For example, my ex.bf was very straightforward with me about some anger problems he has and gave me past examples with his ex's, he told me about the verbal abuse towards her, he told me about the physical abuse he had from his father, and how he loathed himself. He seriously repented for everything he had done, sought counselling, is a devoted Christian. But regardless. This stuff came up towards me when I was with him. I came along beside him to his counselling sessions. But at then end of it all, the past was too much in the present and destroyed us.
For example, my ex.bf was very straightforward with me about some anger problems he has and gave me past examples with his ex's, he told me about the verbal abuse towards her, he told me about the physical abuse he had from his father, and how he loathed himself. He seriously repented for everything he had done, sought counselling, is a devoted Christian. But regardless. This stuff came up towards me when I was with him. I came along beside him to his counselling sessions.

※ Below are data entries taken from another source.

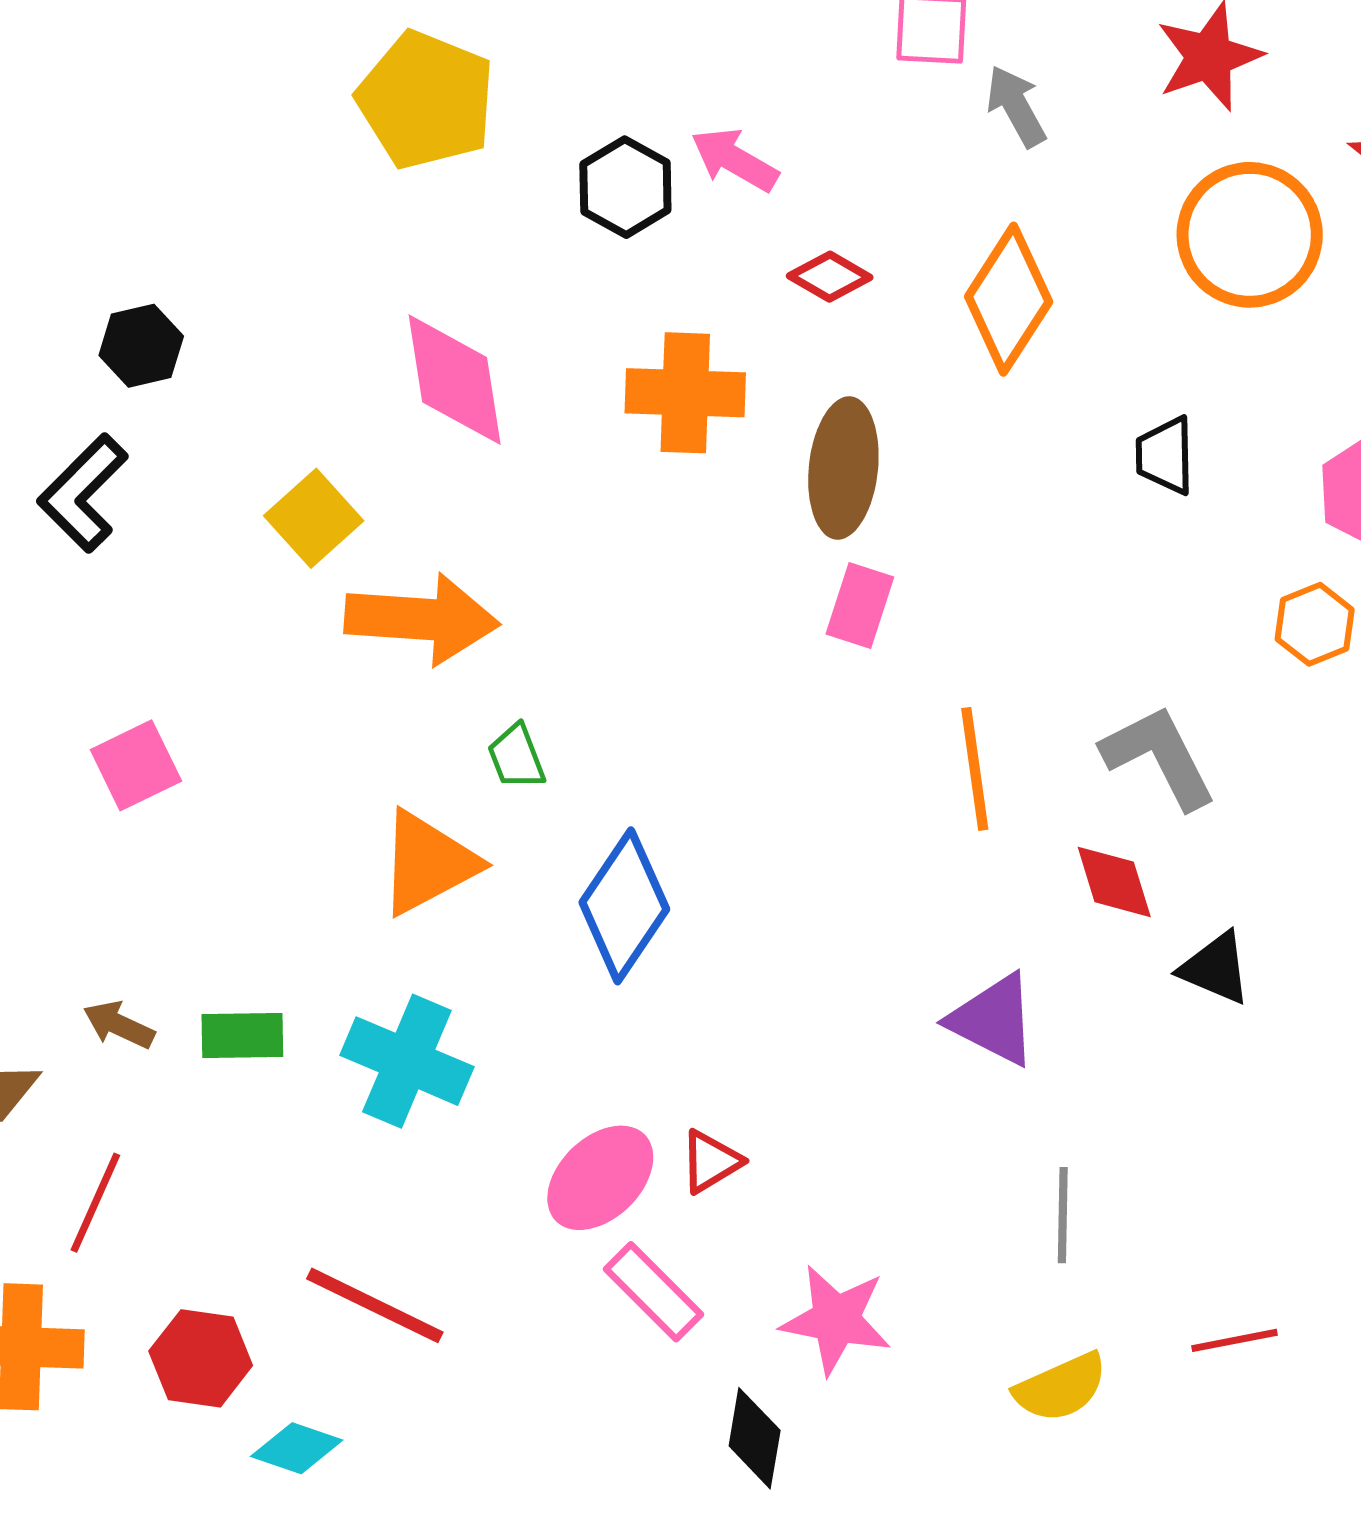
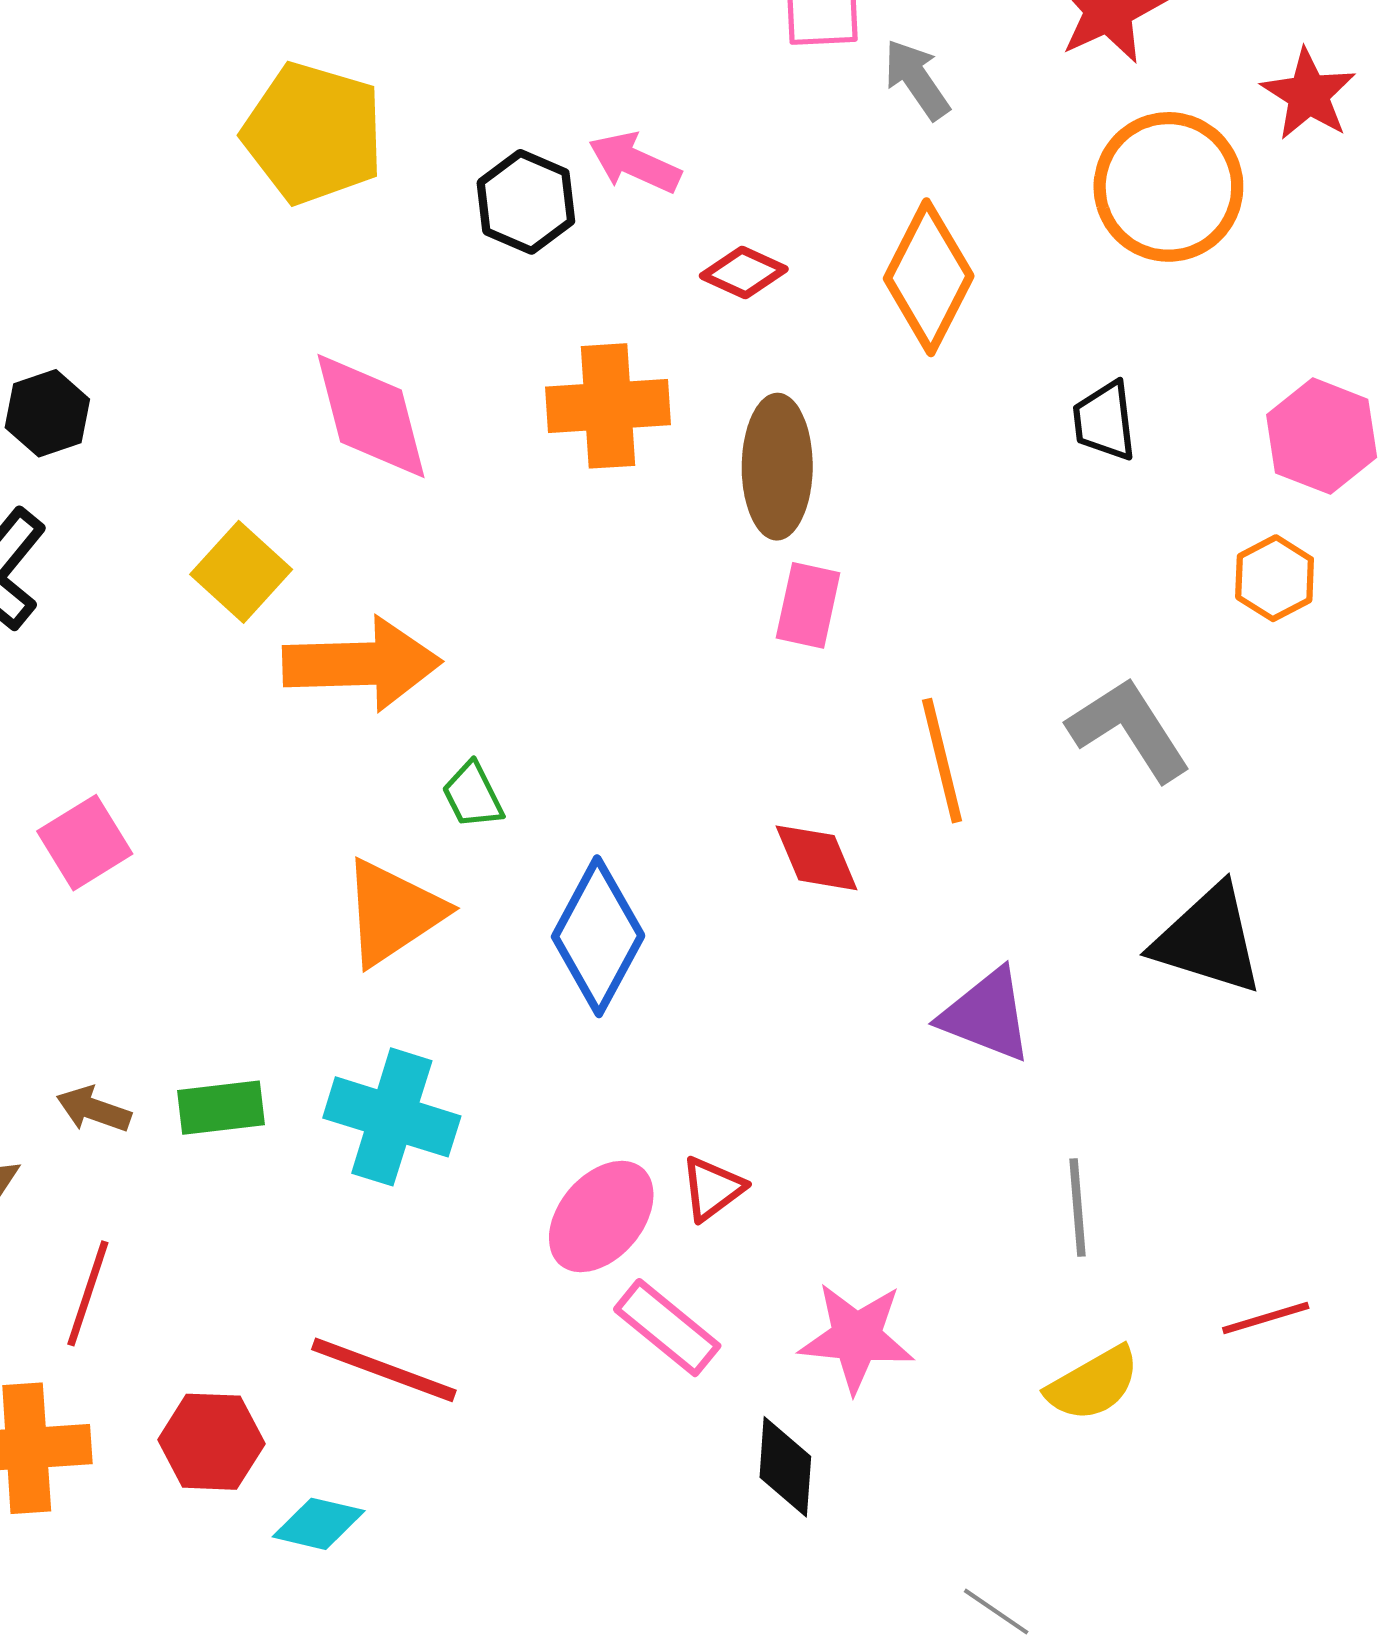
red diamond: (1114, 882) -> (817, 858), moved
black triangle: (1215, 968) -> (1208, 940), size x1.5

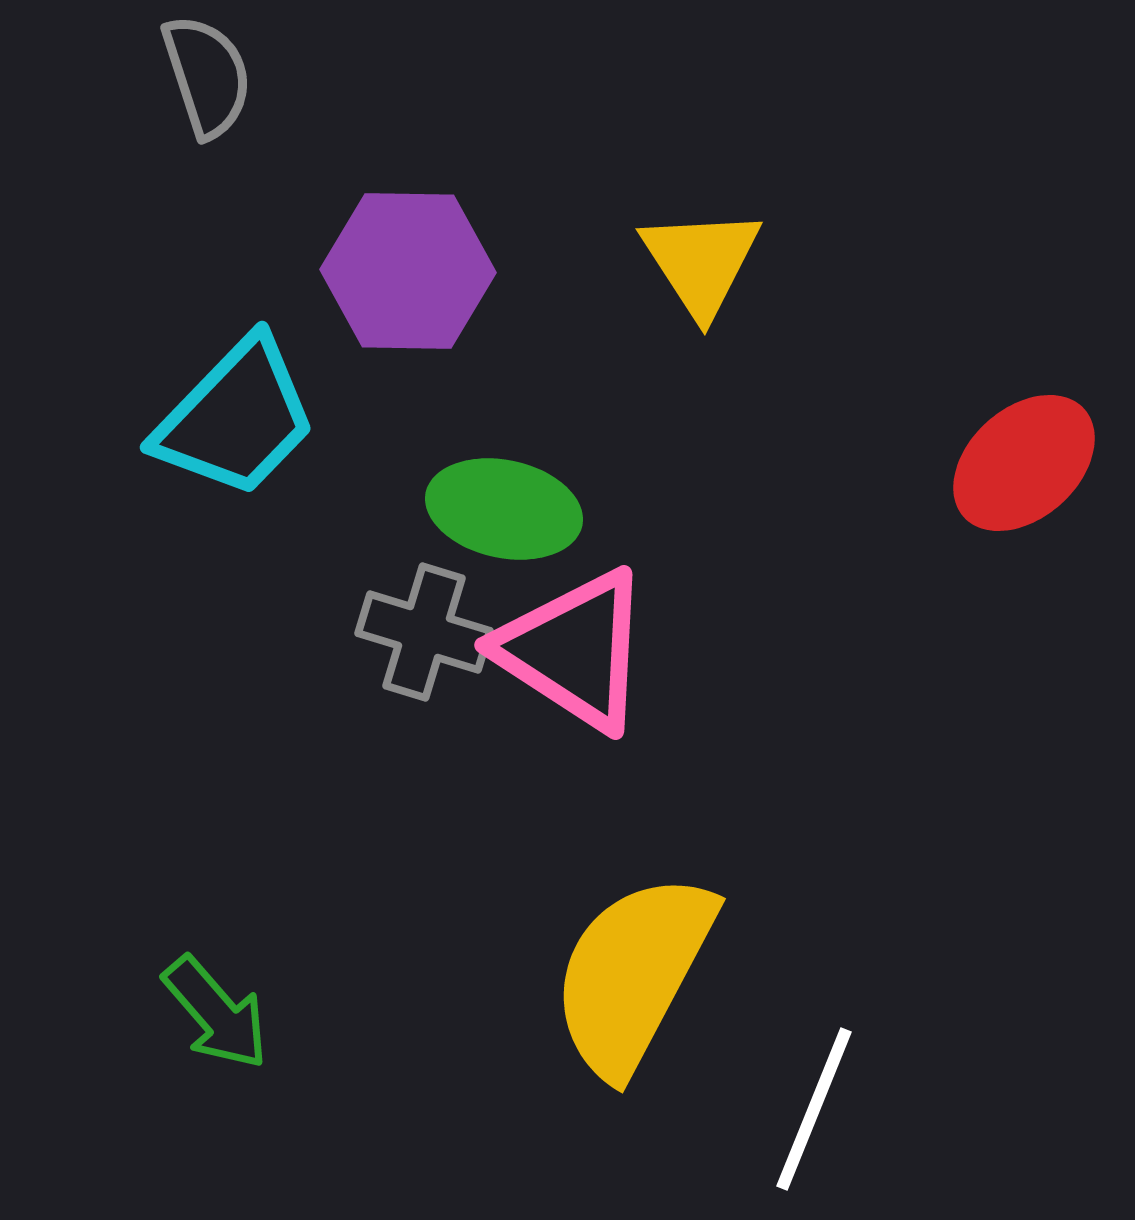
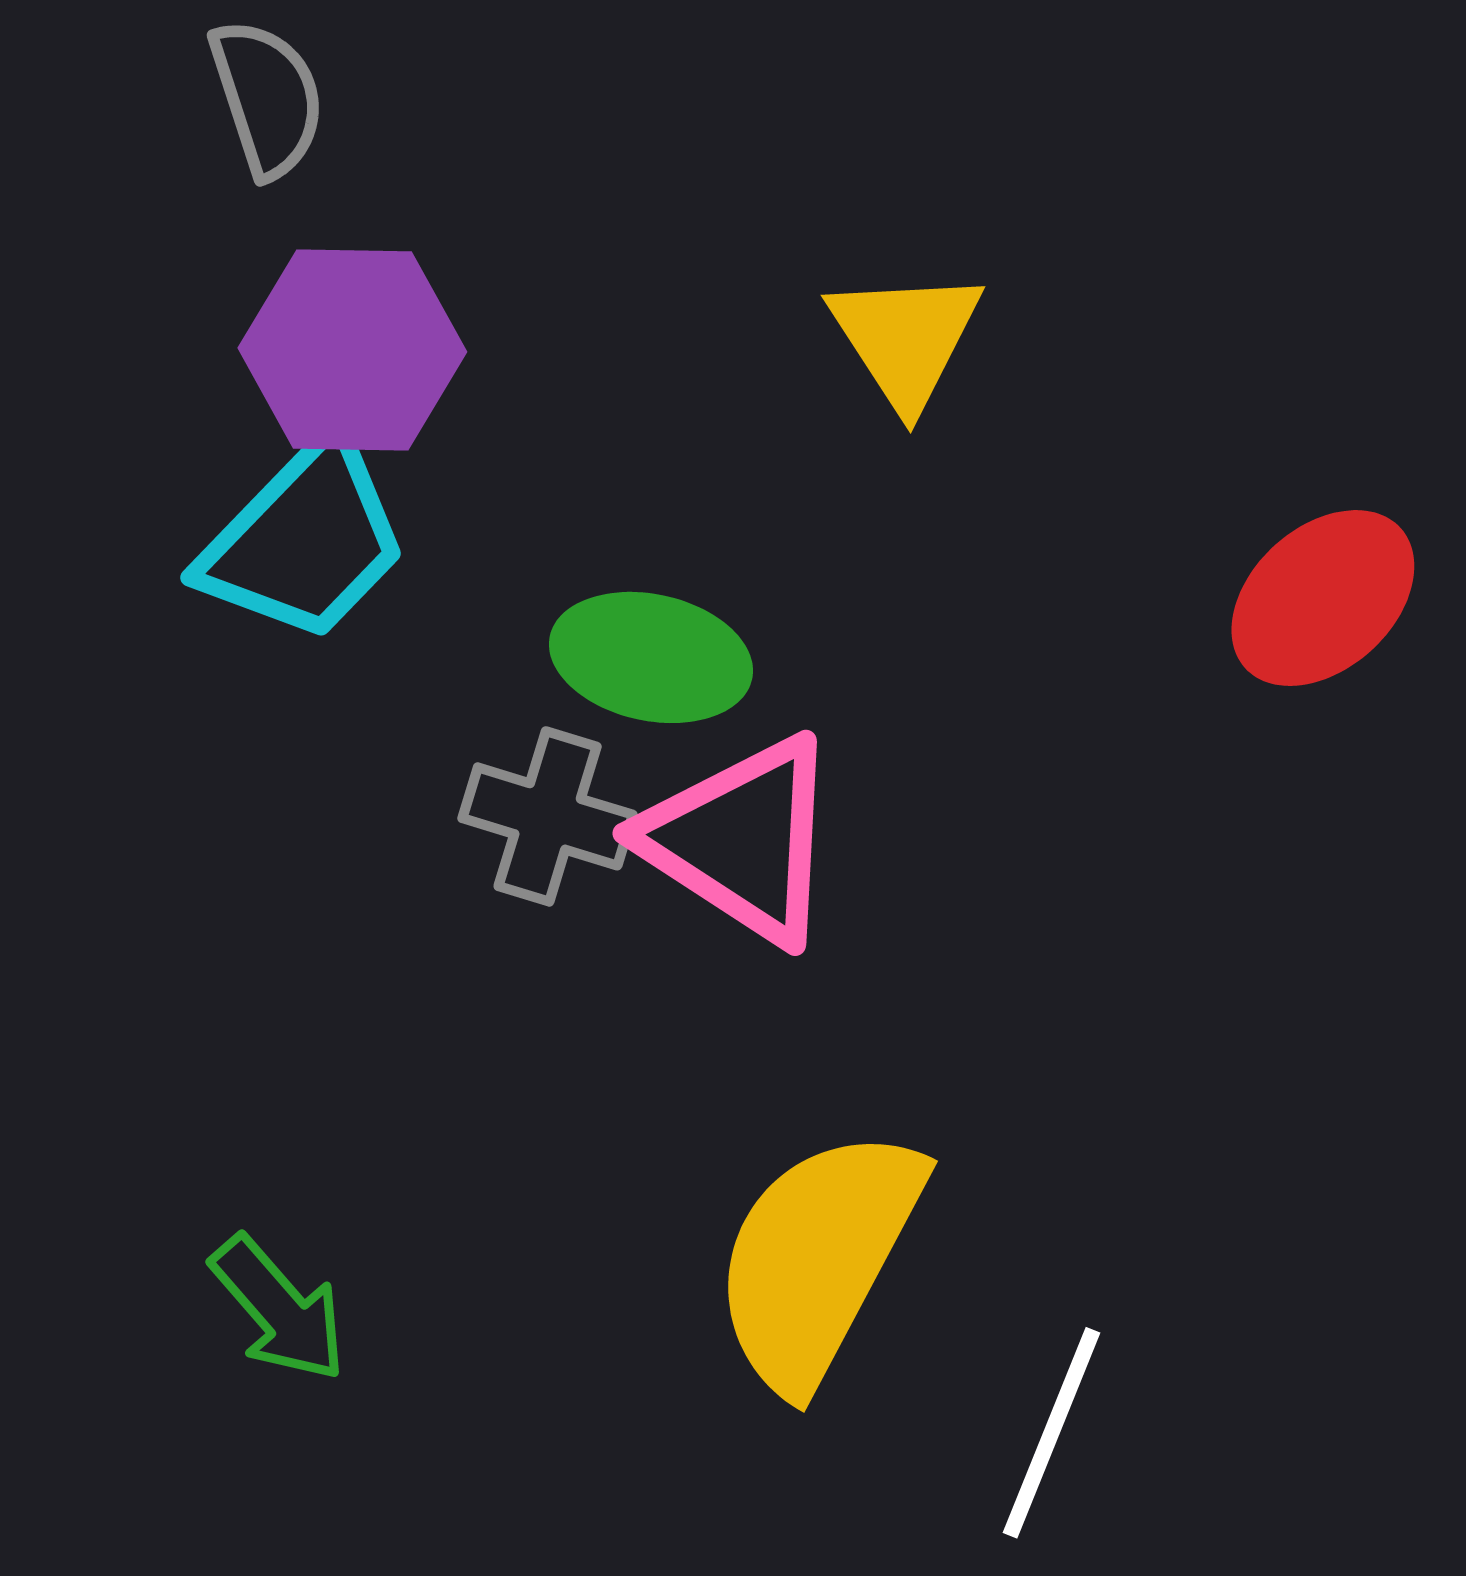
purple hexagon: (408, 271) -> (352, 350), moved

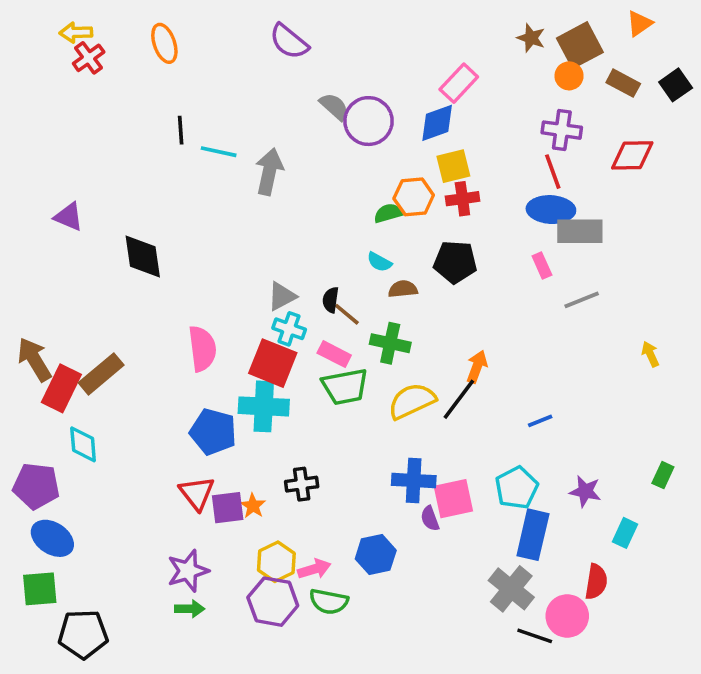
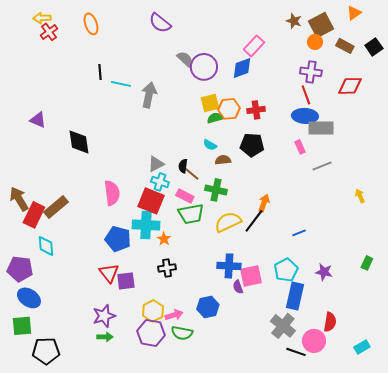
yellow square: (453, 166) -> (210, 103), moved
orange star: (253, 506) -> (164, 239), moved
cyan rectangle: (625, 533) -> (362, 347), moved, turned 35

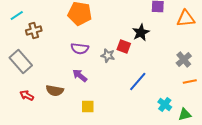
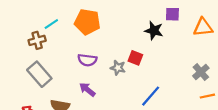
cyan line: (17, 16) -> (51, 24), moved
black star: (141, 32) -> (154, 31), moved, turned -30
gray rectangle: (21, 62) -> (39, 74), moved

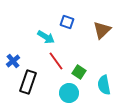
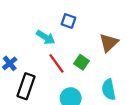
brown triangle: (102, 30) -> (109, 43), moved
green square: (79, 72) -> (82, 62), moved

But at then end of it all, the past was too much in the present and destroyed us.
see, i understand your views, but i think there is a huge difference between someone who has been actively abusive and someone who just made some personal mistakes that didn't really ' harm ' anyone but themselves along the way.
( just to clarify, i am not saying that someone who is an alcoholic or drug addict can't hurt people before they reach sobriety and have a major change in heart and shift in perspective... but there is a difference between hurting people because you are destroying yourself and it affects their lives, and having a cluster b personality disorder in which one actively takes their abuse out on people. )
as far as overcoming addictions and therefore always being a work in progress... that doesn't seem like a complete statement to me, because aren't we all ?
however i will say, on the topic of abuse, through all my experience with life in this area i have not known of one case personal or otherwise where an abuser changed for the better. ever. i have read tons and lived this enough to know something about it.
on the other hand i know alcoholics and drug addicts who have been sober for 4 to 10, 20 and 30+ years or more. of all those i have met they are amazing, humble, wise, deep and compassionate people who now live perfectly normal lives. they are capable of being honest with themselves and have repented of all the poor decisions they made in the past and are normally quite ashamed that they ever fell into such a trap. they continually do work to grow and mature in all kinds of ways and are some of the loveliest people i have ever had the pleasure of meeting.
the great thing about them is that they understand about second chances and they understand a lot about intense pain and self loathing, and i have seen in them a quality that i do not find in even very many christians. it is this... they *value* life and every moment they have on this earth now, so much, because they know what it is to truly suffer and lose everything because of something they have done by their own hand. in the aa groups i have attended where i live, i find almost all the people more genuinely humble than i think i have found in any church i have been in.
maybe it's because i understand them and they understand me. there is something like a sparkle in their eye that reminds me of the feeling i get with Christ. a joy and celebration of each moment of life, knowing how delicate it is and how fortunate we are to be alive and have the chance to turn away from bondage. i don't get that depth from any of the churches i have attended. most people in those places don't seem to have gone to the dark corners of knowing what it is to be *truly* humbled and helpless, having never hit the ' rock bottom ' of self loathing that recovered addicts know. the honesty and embarrassment of knowing you did not do your best by others or yourself, and of course God.
i have also found this with many people who have had near-death experiences.
there is so much i could say on this, but i'm pretty tired.